:: THE RECORDS ::

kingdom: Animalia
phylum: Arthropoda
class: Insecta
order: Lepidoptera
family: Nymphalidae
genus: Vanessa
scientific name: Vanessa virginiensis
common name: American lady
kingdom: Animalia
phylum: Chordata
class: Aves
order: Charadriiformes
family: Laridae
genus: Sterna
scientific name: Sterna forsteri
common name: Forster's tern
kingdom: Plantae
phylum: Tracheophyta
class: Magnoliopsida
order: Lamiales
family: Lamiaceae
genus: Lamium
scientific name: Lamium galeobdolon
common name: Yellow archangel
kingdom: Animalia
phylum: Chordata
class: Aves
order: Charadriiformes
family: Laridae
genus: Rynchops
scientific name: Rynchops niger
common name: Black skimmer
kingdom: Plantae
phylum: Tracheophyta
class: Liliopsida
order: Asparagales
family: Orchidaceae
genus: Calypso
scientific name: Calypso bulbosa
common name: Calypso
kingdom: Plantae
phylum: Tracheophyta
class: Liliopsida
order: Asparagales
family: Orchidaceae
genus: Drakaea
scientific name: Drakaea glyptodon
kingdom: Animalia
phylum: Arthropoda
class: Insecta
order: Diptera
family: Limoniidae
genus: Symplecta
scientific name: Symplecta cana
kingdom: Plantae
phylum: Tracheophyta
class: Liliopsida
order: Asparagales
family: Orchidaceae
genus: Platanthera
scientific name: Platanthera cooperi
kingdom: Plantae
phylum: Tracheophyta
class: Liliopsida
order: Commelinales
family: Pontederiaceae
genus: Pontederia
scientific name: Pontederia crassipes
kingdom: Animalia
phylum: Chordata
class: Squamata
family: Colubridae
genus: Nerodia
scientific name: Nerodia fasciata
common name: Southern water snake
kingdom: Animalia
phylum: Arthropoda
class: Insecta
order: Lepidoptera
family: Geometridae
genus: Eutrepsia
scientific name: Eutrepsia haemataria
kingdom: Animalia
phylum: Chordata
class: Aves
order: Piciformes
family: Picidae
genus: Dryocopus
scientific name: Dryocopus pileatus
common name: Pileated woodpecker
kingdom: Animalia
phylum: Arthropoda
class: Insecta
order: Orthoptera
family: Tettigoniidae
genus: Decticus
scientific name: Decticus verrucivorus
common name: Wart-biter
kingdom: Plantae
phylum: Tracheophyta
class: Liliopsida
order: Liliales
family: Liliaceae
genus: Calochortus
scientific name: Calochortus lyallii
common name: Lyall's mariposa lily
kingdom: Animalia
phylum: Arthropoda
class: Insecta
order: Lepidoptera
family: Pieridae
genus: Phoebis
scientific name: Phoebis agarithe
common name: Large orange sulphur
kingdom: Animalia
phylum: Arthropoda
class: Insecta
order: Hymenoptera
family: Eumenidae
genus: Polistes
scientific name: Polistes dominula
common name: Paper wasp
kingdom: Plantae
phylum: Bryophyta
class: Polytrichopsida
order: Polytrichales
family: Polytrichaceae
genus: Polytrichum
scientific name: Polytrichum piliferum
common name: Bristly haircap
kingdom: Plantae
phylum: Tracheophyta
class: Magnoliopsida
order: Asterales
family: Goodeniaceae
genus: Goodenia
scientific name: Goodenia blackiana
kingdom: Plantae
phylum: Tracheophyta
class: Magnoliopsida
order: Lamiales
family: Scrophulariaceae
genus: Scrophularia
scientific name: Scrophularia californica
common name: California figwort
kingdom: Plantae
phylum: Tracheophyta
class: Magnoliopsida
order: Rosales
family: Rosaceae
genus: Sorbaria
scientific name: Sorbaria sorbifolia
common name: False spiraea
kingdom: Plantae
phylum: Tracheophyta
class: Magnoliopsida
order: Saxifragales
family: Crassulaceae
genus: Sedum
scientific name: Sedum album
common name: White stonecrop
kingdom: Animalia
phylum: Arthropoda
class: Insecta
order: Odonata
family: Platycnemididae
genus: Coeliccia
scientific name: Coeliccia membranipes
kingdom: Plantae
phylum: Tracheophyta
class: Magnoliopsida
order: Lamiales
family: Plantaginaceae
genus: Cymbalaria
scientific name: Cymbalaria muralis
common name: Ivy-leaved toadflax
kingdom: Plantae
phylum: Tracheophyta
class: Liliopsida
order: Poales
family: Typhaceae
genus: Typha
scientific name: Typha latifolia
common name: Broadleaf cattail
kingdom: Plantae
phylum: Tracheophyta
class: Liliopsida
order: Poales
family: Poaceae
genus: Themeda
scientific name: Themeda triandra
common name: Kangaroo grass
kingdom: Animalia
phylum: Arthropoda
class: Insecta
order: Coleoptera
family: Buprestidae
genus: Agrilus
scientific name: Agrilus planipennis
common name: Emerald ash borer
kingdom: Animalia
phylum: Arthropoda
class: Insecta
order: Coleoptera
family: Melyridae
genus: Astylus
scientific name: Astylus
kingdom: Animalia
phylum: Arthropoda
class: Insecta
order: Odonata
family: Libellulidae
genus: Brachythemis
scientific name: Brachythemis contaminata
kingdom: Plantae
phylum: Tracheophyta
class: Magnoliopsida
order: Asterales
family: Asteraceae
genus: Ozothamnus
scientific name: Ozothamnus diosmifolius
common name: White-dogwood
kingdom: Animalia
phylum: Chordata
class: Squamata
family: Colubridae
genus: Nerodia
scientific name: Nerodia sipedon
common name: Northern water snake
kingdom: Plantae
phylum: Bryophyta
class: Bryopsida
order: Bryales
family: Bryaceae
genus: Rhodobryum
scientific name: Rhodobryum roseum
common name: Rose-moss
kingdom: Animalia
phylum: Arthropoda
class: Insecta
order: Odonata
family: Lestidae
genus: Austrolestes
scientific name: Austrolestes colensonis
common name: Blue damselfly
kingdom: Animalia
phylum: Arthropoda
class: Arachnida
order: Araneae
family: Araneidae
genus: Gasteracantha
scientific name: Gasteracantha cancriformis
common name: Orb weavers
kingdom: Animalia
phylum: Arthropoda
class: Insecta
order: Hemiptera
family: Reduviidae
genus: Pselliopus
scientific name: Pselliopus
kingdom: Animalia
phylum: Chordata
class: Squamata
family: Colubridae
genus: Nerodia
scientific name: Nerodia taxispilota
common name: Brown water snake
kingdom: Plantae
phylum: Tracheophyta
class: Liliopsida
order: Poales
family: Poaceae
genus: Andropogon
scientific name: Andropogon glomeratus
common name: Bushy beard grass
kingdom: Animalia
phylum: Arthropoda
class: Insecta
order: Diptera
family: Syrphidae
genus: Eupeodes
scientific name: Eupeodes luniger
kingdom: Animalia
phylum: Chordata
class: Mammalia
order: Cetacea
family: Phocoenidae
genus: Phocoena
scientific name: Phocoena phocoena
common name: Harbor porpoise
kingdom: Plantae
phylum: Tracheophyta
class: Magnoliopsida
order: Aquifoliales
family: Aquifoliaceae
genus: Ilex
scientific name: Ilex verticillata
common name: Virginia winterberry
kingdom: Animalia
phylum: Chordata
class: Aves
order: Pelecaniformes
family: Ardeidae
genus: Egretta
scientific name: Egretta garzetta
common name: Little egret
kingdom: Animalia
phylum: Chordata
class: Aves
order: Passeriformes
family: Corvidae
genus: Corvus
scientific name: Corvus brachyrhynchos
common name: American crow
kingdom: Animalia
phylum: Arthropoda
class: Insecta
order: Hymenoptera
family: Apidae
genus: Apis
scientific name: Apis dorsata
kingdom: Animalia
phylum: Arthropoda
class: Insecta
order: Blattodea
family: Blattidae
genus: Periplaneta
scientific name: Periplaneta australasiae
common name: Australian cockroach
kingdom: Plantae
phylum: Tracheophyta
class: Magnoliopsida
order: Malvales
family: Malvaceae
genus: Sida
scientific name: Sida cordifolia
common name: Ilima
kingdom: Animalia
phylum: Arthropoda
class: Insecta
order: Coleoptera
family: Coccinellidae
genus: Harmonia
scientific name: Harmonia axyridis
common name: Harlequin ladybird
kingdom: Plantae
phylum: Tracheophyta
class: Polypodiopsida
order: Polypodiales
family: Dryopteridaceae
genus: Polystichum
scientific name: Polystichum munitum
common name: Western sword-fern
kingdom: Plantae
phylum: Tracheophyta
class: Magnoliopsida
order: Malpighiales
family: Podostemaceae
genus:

:::

GIVEN REQUEST: Lay out everything from the beginning of the material down through the line containing "family: Lamiaceae" as a JSON list of strings, with one string for each line and blank lines omitted.

REPLY:
[
  "kingdom: Animalia",
  "phylum: Arthropoda",
  "class: Insecta",
  "order: Lepidoptera",
  "family: Nymphalidae",
  "genus: Vanessa",
  "scientific name: Vanessa virginiensis",
  "common name: American lady",
  "kingdom: Animalia",
  "phylum: Chordata",
  "class: Aves",
  "order: Charadriiformes",
  "family: Laridae",
  "genus: Sterna",
  "scientific name: Sterna forsteri",
  "common name: Forster's tern",
  "kingdom: Plantae",
  "phylum: Tracheophyta",
  "class: Magnoliopsida",
  "order: Lamiales",
  "family: Lamiaceae"
]